**Task instructions**
(A) Read the three statements below about the forum post "Anyone in similar situations?" and the records that follow it. For each statement, say yes or no to whether it agrees with the forum post, and quote the exact words from the post that decide it.
(i) The writer and the ex are still friends.
(ii) The writer and the ex were sexually active.
(iii) The writer gave the ex a list of preferred words.
(B) Write a continuation of the forum post "Anyone in similar situations?" that begins after its final sentence. This task does not cover the records that come after the post.

**Excerpted text**
==============================

# Anyone in similar situations?



## Fat Molly (Aug 26, 2010)

My poor ex. I don't know what to do about him.

Tries to please me so much. When I 'came out' with him about my preference, he tried to understand. But just...didn't. And he humored me, and when we were alone he'd try to...well, arouse me...by fat-talk. 

But no matter what he ended up saying, it wasn't really the sort of description that I was totally looking for. Still, he was trying so desperately that I didn't want to crush him and say 'hey, this wasn't really what I was looking for...try these?' and give him a lexicon of words to go with the criticism. Maybe a bad decision on my part, but hey, we weren't even sexually active. Just fooling around. 

He also would inhale a ton and then exhale a ton, thus reducing his mass for a few seconds and inflating it for a few seconds. It...was somewhat alarming. 

Unfortunately, this month we are no longer together (for myriad reasons that are irrelevant to this issue) and we're still friends. Who like each other immensely. 

But while we are in a position of...not-togetherness...he thinks it will please me to do things like that thing with his stomach, and occasional bouts of fat-talk. 

Which, it doesn't. 

I'm passively looking for a new relationship (with a BHM of course) and it just...well, I can't explain the feeling I get. I haven't pinpointed it.

==============================

**Records provided**

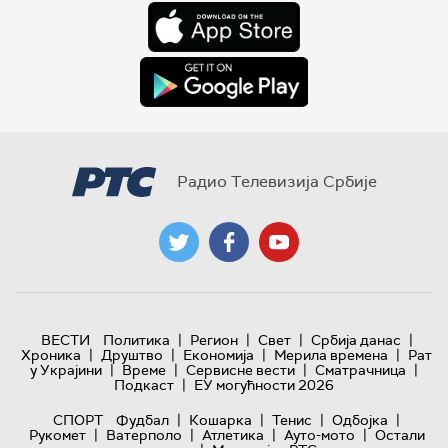
Радио Телевизија Србије
|
|
|
|
ВЕСТИ
Политика
Регион
Свет
Србија данас
|
|
|
|
Хроника
Друштво
Економија
Мерила времена
Рат
|
|
|
|
у Украјини
Време
Сервисне вести
Сматрачница
|
Подкаст
ЕУ могућности 2026
|
|
|
|
СПОРТ
Фудбал
Кошарка
Тенис
Одбојка
|
|
|
|
Рукомет
Ватерполо
Атлетика
Ауто-мото
Остали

==============================

**Task answers**
(A)
(i) Yes: "and we're still friends."
(ii) No: "we weren't even sexually active."
(iii) No: "I didn't want to crush him and say 'hey, this wasn't really what I was looking for...try these?' and give him a lexicon of words to go with the criticism."

(B)
Anyone have a similar experience? I suppose mine overlaps many possible similar scenarios.

Have you ever...
1. been in a relationship where after you come clean with a person about your fat fetish and eventually break up, but your fetish has left some residue on their psyche?

2. been in a relationship that ended and the ex still tried to turn you on...e.g. flirting to excess?

3. been in a relationship where the person simply does not understand the fetish(es) you have, and completely misinterprets them and thinks they're totally hitting the nail on the head but they really are far from the mark?


----------



## Cors (Aug 26, 2010)

I can relate, though I don't consider my preference for fat partners a fetish and tend to have more issues with exes not quite getting my interest in BDSM. 



Fat Molly said:


> Have you ever...
> 1. been in a relationship where after you come clean with a person about your fat fetish and eventually break up, but your fetish has left some residue on their psyche?



Yes. I think that when you introduce a partner to something new, there is a good chance that it will stick around in their heads long after you are gone, for better or worse. 



> 2. been in a relationship that ended and the ex still tried to turn you on...e.g. flirting to excess?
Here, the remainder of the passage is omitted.